THE TASK:
Drop the pictures and restate the rest of the listing word for word.
====================
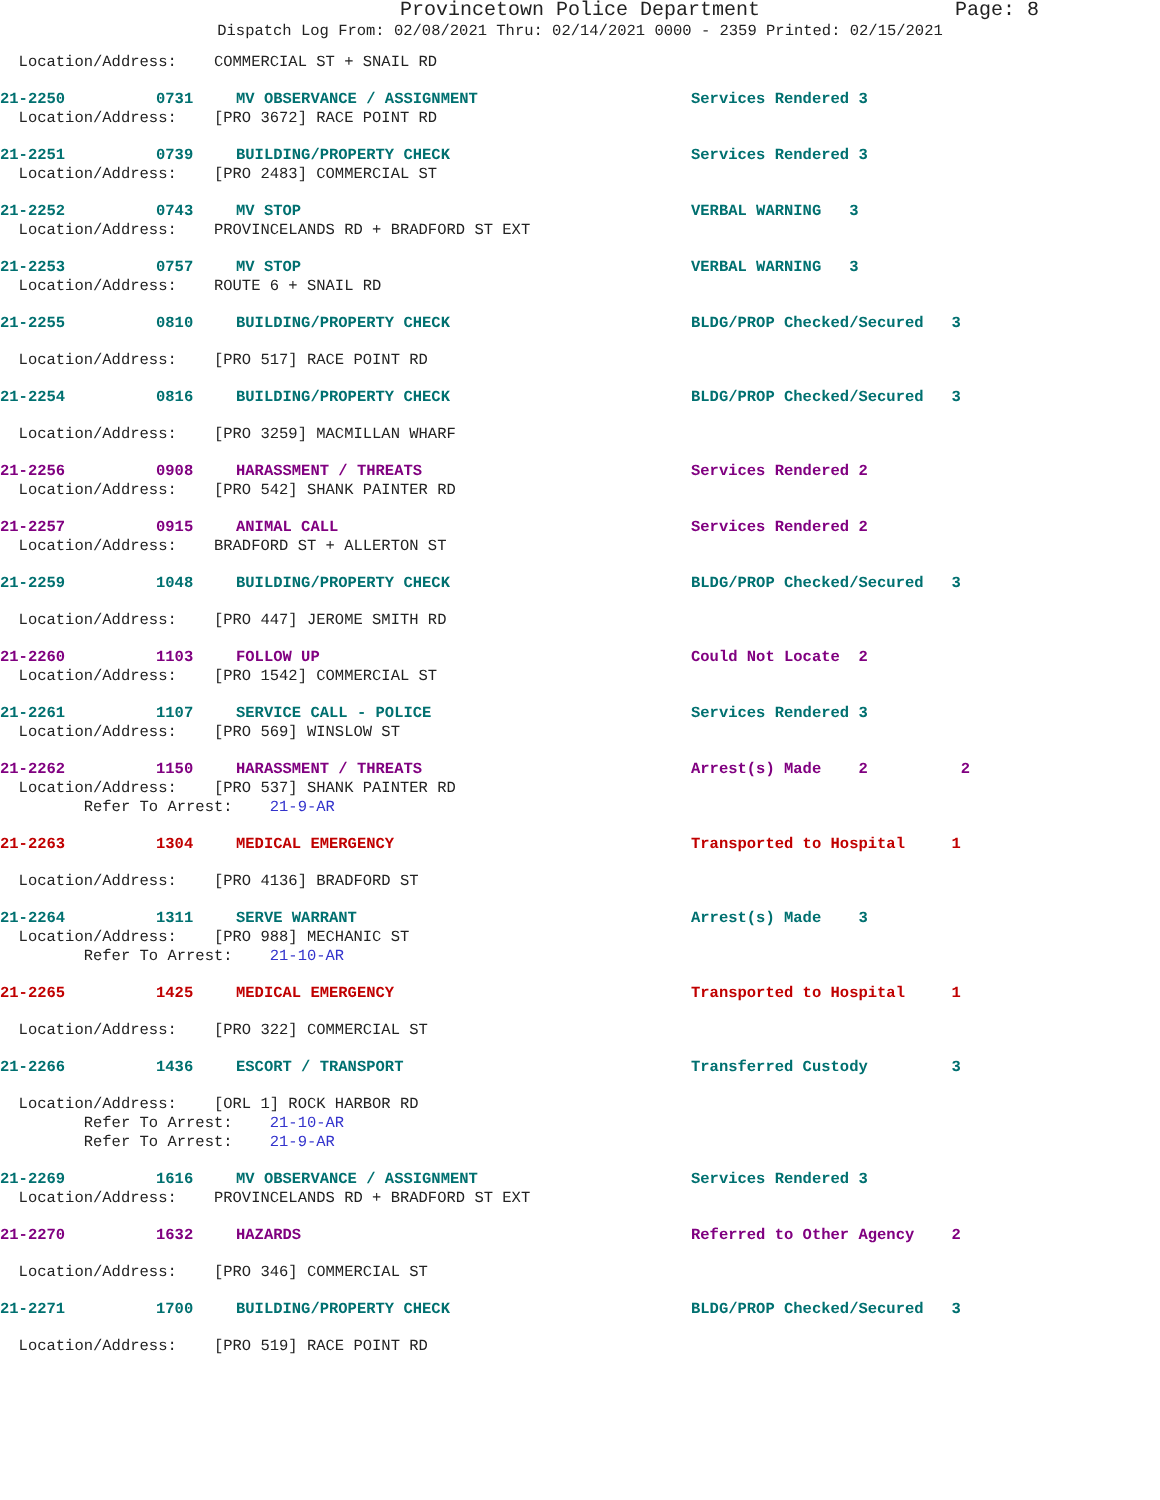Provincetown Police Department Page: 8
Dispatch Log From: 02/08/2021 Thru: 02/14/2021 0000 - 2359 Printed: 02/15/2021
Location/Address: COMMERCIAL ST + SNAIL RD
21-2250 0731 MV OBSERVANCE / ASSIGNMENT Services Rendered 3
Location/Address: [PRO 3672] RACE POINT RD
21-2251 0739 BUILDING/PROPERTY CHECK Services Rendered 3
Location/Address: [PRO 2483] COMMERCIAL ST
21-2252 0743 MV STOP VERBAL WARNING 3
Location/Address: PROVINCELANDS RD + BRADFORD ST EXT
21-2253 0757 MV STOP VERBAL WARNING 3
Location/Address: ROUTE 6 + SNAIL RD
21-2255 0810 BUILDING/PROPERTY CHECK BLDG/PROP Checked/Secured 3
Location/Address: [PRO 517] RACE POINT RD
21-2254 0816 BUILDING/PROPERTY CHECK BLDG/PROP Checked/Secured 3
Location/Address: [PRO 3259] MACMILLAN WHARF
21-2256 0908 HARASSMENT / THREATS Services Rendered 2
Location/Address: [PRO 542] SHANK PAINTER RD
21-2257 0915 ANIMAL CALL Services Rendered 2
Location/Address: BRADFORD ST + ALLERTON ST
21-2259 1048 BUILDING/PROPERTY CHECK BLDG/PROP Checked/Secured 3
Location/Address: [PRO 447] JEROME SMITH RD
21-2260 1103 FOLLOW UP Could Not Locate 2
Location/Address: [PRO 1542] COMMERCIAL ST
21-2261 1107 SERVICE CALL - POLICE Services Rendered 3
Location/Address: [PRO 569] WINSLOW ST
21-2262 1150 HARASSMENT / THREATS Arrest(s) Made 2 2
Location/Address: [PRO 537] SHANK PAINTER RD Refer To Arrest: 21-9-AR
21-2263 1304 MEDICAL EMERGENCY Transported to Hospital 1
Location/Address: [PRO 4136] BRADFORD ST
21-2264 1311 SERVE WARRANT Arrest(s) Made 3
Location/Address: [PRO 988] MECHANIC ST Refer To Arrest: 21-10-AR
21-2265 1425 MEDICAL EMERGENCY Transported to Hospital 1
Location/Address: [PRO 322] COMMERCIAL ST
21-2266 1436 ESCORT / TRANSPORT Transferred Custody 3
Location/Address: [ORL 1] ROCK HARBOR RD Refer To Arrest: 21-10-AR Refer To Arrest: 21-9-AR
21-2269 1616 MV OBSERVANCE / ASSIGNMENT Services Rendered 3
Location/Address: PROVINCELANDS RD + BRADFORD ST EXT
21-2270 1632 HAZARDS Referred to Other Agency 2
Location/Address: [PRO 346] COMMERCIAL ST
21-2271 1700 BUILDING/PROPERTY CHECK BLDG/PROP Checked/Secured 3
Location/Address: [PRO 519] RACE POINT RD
====================
RESPONSE FOR THIS EXERCISE:
Provincetown Police Department Page: 8
Dispatch Log From: 02/08/2021 Thru: 02/14/2021 0000 - 2359 Printed: 02/15/2021
Location/Address: COMMERCIAL ST + SNAIL RD
21-2250 0731 MV OBSERVANCE / ASSIGNMENT Services Rendered 3
Location/Address: [PRO 3672] RACE POINT RD
21-2251 0739 BUILDING/PROPERTY CHECK Services Rendered 3
Location/Address: [PRO 2483] COMMERCIAL ST
21-2252 0743 MV STOP VERBAL WARNING 3
Location/Address: PROVINCELANDS RD + BRADFORD ST EXT
21-2253 0757 MV STOP VERBAL WARNING 3
Location/Address: ROUTE 6 + SNAIL RD
21-2255 0810 BUILDING/PROPERTY CHECK BLDG/PROP Checked/Secured 3
Location/Address: [PRO 517] RACE POINT RD
21-2254 0816 BUILDING/PROPERTY CHECK BLDG/PROP Checked/Secured 3
Location/Address: [PRO 3259] MACMILLAN WHARF
21-2256 0908 HARASSMENT / THREATS Services Rendered 2
Location/Address: [PRO 542] SHANK PAINTER RD
21-2257 0915 ANIMAL CALL Services Rendered 2
Location/Address: BRADFORD ST + ALLERTON ST
21-2259 1048 BUILDING/PROPERTY CHECK BLDG/PROP Checked/Secured 3
Location/Address: [PRO 447] JEROME SMITH RD
21-2260 1103 FOLLOW UP Could Not Locate 2
Location/Address: [PRO 1542] COMMERCIAL ST
21-2261 1107 SERVICE CALL - POLICE Services Rendered 3
Location/Address: [PRO 569] WINSLOW ST
21-2262 1150 HARASSMENT / THREATS Arrest(s) Made 2 2
Location/Address: [PRO 537] SHANK PAINTER RD Refer To Arrest: 21-9-AR
21-2263 1304 MEDICAL EMERGENCY Transported to Hospital 1
Location/Address: [PRO 4136] BRADFORD ST
21-2264 1311 SERVE WARRANT Arrest(s) Made 3
Location/Address: [PRO 988] MECHANIC ST Refer To Arrest: 21-10-AR
21-2265 1425 MEDICAL EMERGENCY Transported to Hospital 1
Location/Address: [PRO 322] COMMERCIAL ST
21-2266 1436 ESCORT / TRANSPORT Transferred Custody 3
Location/Address: [ORL 1] ROCK HARBOR RD Refer To Arrest: 21-10-AR Refer To Arrest: 21-9-AR
21-2269 1616 MV OBSERVANCE / ASSIGNMENT Services Rendered 3
Location/Address: PROVINCELANDS RD + BRADFORD ST EXT
21-2270 1632 HAZARDS Referred to Other Agency 2
Location/Address: [PRO 346] COMMERCIAL ST
21-2271 1700 BUILDING/PROPERTY CHECK BLDG/PROP Checked/Secured 3
Location/Address: [PRO 519] RACE POINT RD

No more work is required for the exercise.